## TRY IT
Begin at the line containing "Please check your spelling and make sure you" in the entries below and end at the line containing "Freshers | Bangalore | Apply Now"; transcribe that range exactly and nothing outside it.

## DATA IN THIS EXERCISE
------------

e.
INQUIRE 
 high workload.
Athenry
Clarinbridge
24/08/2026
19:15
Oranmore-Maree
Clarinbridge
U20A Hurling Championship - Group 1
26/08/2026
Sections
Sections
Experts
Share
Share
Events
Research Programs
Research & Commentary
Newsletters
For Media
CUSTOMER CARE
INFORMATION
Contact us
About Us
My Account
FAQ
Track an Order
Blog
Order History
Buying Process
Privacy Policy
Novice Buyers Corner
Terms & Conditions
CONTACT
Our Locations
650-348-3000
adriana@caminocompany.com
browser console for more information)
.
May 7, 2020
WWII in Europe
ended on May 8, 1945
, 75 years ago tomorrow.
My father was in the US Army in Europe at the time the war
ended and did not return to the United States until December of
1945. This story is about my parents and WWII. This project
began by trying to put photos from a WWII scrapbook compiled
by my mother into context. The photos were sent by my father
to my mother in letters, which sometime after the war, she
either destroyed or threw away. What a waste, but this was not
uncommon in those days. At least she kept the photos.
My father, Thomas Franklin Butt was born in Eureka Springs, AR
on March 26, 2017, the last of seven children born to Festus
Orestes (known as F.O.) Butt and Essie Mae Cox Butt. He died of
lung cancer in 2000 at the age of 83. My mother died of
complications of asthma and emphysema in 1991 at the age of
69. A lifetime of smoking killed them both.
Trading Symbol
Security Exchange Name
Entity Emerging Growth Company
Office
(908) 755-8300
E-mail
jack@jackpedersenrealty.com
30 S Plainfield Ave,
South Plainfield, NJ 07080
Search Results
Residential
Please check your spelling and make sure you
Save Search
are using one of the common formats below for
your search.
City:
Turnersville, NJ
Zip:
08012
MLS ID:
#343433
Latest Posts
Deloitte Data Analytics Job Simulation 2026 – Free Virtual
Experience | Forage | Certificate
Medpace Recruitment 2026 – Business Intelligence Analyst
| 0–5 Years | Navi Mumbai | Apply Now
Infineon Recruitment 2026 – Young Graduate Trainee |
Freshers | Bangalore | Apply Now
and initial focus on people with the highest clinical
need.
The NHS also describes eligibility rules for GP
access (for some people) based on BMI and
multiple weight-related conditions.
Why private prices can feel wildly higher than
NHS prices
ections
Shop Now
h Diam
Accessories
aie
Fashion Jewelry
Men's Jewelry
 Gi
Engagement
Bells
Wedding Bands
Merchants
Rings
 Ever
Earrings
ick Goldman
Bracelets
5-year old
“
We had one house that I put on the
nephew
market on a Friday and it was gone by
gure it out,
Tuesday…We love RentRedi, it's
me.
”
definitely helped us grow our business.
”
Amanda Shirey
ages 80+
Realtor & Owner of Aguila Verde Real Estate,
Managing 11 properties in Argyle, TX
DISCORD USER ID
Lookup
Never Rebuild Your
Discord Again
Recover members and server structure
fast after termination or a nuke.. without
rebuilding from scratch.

------------

## RESULT FOR THIS TASK
Please check your spelling and make sure you
Save Search
are using one of the common formats below for
your search.
City:
Turnersville, NJ
Zip:
08012
MLS ID:
#343433
Latest Posts
Deloitte Data Analytics Job Simulation 2026 – Free Virtual
Experience | Forage | Certificate
Medpace Recruitment 2026 – Business Intelligence Analyst
| 0–5 Years | Navi Mumbai | Apply Now
Infineon Recruitment 2026 – Young Graduate Trainee |
Freshers | Bangalore | Apply Now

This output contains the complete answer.